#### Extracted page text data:
+-------+

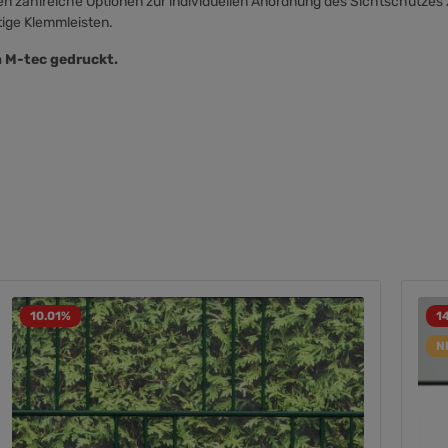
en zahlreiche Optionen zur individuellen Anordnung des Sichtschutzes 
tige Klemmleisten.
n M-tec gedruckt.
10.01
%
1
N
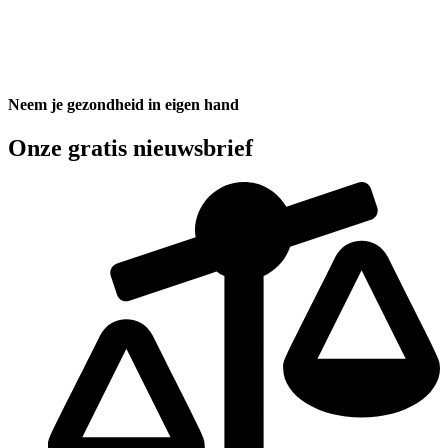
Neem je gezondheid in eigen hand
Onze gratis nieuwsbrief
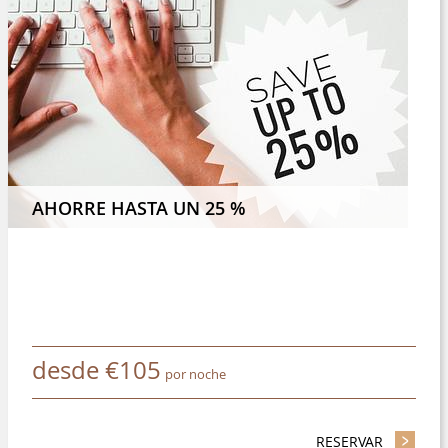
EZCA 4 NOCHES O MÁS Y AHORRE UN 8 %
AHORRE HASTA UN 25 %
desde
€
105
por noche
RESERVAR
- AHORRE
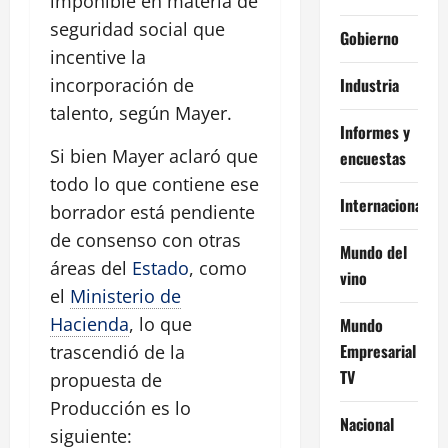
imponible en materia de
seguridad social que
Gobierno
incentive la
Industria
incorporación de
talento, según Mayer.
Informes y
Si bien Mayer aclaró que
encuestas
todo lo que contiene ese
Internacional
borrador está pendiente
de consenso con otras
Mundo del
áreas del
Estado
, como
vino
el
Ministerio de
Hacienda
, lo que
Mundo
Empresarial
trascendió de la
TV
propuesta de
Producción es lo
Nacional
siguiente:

+-------+

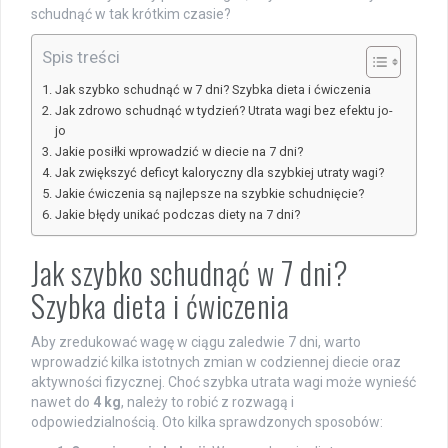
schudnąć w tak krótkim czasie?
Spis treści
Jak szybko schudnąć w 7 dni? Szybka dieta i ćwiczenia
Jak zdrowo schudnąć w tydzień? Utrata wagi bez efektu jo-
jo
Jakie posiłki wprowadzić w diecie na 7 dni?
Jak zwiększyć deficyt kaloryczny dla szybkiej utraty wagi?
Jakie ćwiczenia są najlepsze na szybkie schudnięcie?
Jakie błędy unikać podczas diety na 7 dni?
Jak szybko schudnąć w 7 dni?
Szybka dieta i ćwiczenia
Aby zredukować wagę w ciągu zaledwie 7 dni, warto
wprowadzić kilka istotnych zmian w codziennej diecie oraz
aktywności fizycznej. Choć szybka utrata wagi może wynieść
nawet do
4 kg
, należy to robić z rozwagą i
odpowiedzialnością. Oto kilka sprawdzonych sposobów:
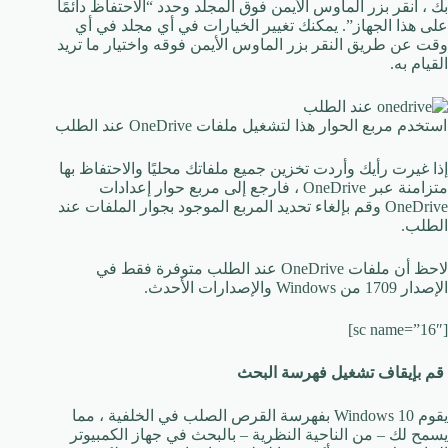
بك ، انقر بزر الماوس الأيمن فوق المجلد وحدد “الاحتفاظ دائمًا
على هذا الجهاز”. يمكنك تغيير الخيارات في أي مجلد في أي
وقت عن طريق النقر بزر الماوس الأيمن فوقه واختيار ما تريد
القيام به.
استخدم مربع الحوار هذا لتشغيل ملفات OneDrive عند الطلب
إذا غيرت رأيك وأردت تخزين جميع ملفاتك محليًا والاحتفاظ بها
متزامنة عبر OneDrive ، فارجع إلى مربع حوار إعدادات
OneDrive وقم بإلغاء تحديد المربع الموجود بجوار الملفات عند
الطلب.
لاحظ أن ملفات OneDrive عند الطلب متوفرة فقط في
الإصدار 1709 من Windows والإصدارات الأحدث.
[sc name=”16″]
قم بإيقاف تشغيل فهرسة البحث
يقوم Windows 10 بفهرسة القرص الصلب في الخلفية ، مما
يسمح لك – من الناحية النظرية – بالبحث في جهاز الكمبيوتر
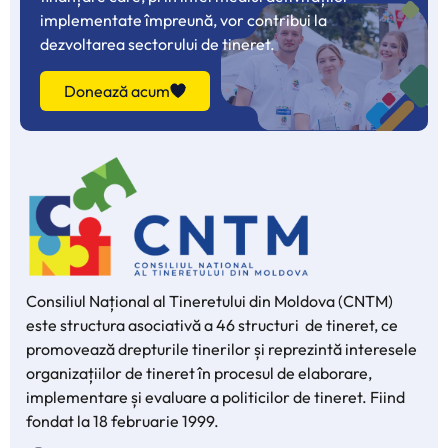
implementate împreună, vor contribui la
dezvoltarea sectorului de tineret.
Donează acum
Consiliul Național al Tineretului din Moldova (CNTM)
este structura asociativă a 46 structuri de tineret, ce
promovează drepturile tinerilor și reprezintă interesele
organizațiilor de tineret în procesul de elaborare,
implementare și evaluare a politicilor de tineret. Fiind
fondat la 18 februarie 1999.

+-------+

#### Task statement:
"kilka" is the word to look for; copy every line of the data that has it.

#### Task result:
wprowadzić kilka istotnych zmian w codziennej diecie oraz
odpowiedzialnością. Oto kilka sprawdzonych sposobów:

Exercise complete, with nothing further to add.